You know how everyone says that interest rates are going up? Well, they've been saying that ever since 2009. Unfortunately, I believed them and left money in one of the best fixed-income investments possible in a period of rising rates. Of course, in a period of falling and stable rates like we've actually had, it's not awesome. It is very safe however and it now makes up my entire TSP account. 2.16% in 2019. Not technically an index fund, but still very low cost and very, very safe. Kind of like a federal money market fund on steroids.

Vanguard Intermediate-Term Tax-Exempt Fund

I have 10% of my portfolio in nominal bonds, but I include the G Fund in that. This fund makes up the rest of that 10%. It sits in my taxable account and made 6.93% in 2019. It's not technically an index fund, but it might as well be.

Overall Performance

My overall retirement portfolio performance for 2019 was 28.69%, but that isn't just these index funds. It also includes both real estate and my small business holdings (including my holdings in the WCI Network blogs Physician on FIRE, Passive Income MD, The Physician Philosopher) and another business, all of which had another awesome year.

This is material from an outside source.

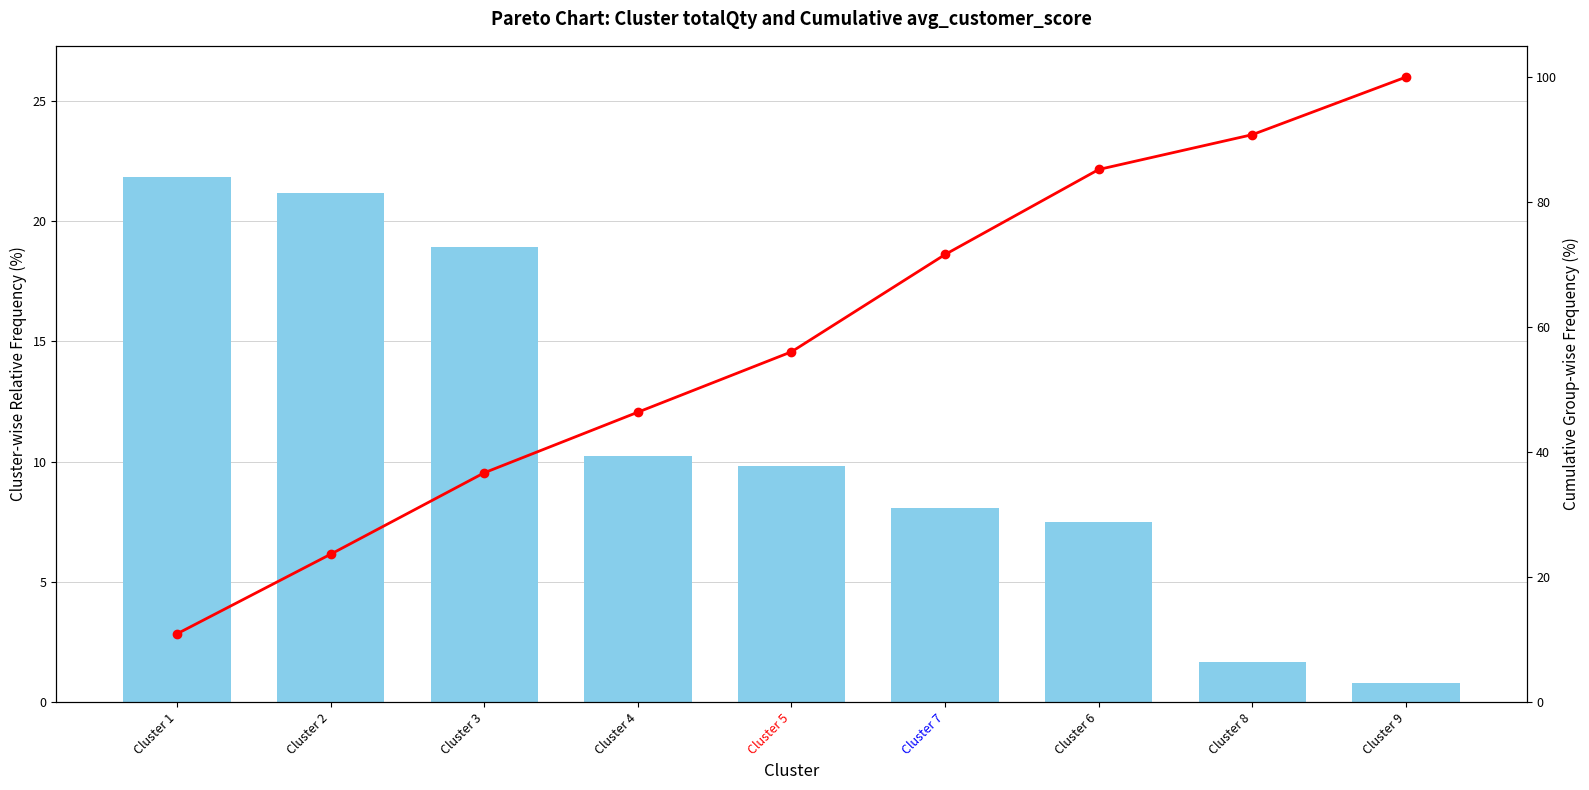

At which category does the chart reach its peak across all series?

Cluster 9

I'm a big fan of small businesses and real estate, but there's no doubt I'll always own some index funds in my portfolio. As I wrote a couple of years ago, index funds have some serious advantages:

  1. Great long-term performance
  2. No time requirement
  3. No uncompensated risk or manager risk
  4. Low costs
  5. Tax efficiency
  6. Easy to build a portfolio
  7. Widely available
  8. Guarantees market returns
  9. No factor risks (at least with total market funds)
  10. No regret due to not owning a winning stock — you own them all!

If you're going to invest in stocks (and you should) do so using index funds.